Most people don’t necessarily find corporate databases as sexy as, say, giant-screen high-definition televisions or new gaming rigs that glow in the dark and pump cooling fluids through their innards—but those corporate systems are the backbones of what a lot of Internet companies, enterprises, and content providers use to push apps and content to those sexier devices. And today there’s a major shakeup in the corporate database world: Germany’s SAP is buying Sybase in a deal valued at some $5.8 billion. The acquisition—all cash—will be the second largest in SAP’s 40-year history—the biggest owuld be its acquisition of Business Objects back in 2008—and is being seen as a direct challenge to database giant Oracle, which ahs made a habit of expanding its business by acquiring other companies.
SAP has historically pursued a strategy of organically growing its business, rather than acquiring customers and new operations through acquisitions. However, Oracle was one of the first major software firms to expand its business through acquisitions, and over the years has spend more than $40 billion to acquire several dozen companies. SAP’s decision to make a major play for Sybase is a major change in strategy…and comes less than three months after new co-CEOs Bill McDermott and Jim Hagemann Sanbe took over the company. SAP’s interest in Sybase stems from mobile business applications that enable mobile devices and smartphone to tie back into corporate systems. California’s Sybase has developed a strong mobile business in the Asia-Pacific region.

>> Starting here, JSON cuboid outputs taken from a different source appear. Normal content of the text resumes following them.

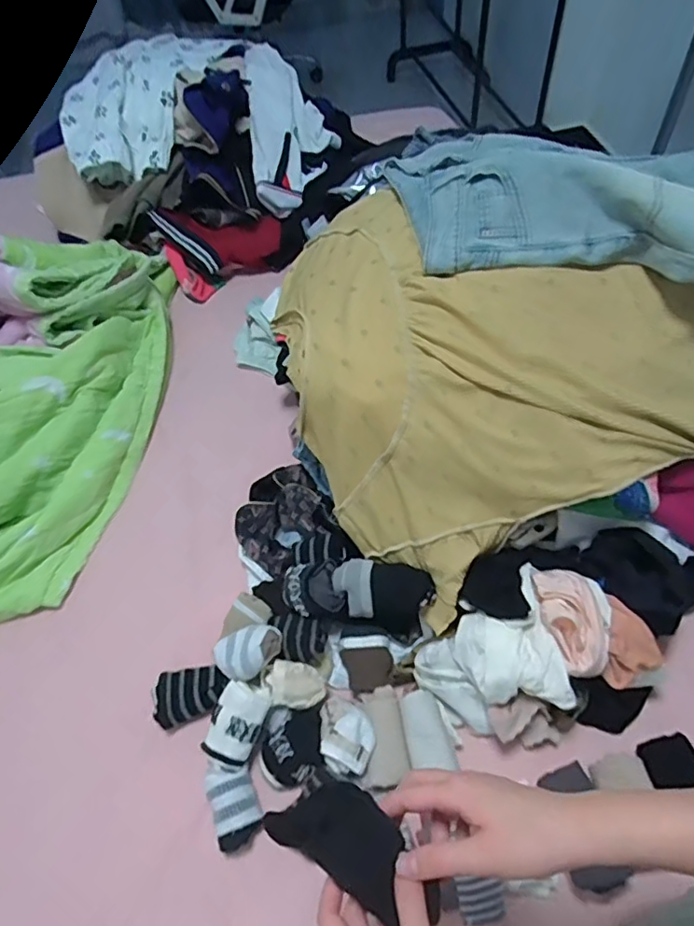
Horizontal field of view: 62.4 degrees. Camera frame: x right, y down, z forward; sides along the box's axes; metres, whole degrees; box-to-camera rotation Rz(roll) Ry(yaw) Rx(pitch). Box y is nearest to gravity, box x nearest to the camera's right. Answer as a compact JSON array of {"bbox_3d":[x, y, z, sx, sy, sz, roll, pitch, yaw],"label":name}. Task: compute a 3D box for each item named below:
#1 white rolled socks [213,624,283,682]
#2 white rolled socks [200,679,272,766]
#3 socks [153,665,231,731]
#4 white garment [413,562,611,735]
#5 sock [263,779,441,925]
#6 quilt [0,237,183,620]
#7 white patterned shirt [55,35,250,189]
[{"bbox_3d":[-0.119,0.224,0.683,0.083,0.044,0.057,-13,56,-4],"label":"white rolled socks"},{"bbox_3d":[-0.132,0.304,0.674,0.062,0.040,0.089,18,59,17],"label":"white rolled socks"},{"bbox_3d":[-0.198,0.290,0.730,0.091,0.026,0.064,-21,56,-9],"label":"socks"},{"bbox_3d":[0.207,0.224,0.673,0.223,0.113,0.148,-29,58,-14],"label":"white garment"},{"bbox_3d":[0.007,0.248,0.375,0.115,0.025,0.052,26,62,21],"label":"sock"},{"bbox_3d":[-0.546,-0.127,0.945,0.395,0.196,0.750,2,56,7],"label":"quilt"},{"bbox_3d":[-0.465,-0.818,1.288,0.305,0.120,0.509,11,58,13],"label":"white patterned shirt"}]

“With this transaction, SAP will dramatically expand its addressable market by making available its market-leading solutions to hundreds of millions of mobile users, combining the world’s best business software with the world’s most powerful mobile infrastructure platform,” said SAP co-CEO Bill McDermott, in a statement. “This is a game-changing transaction for SAP and Sybase customers.”
SAP has not announced what it plans to do with Sybase’s database business: it hasn’t really been gaining ground against its competitors and doesn’t necessarily fit into SAP’s model of selling middleware for managing business operations and functions like HR, accounting, inventory management, and manufacturing. SAP apparently plans to augment Sybase’s database systems with SAP’s own in-memory technologies to offer analytical and transactional capabilities…but at the same time, SAP plans to continue supporting leading database vendors.
So the next time you log into an online service, update account details somewhere, check a transaction log at an online retailer or a gaming account, or use a mobile app that taps into a huge vault of information out there in the “cloud” somewhere…think about where those services come from, and the size of the operations behind them.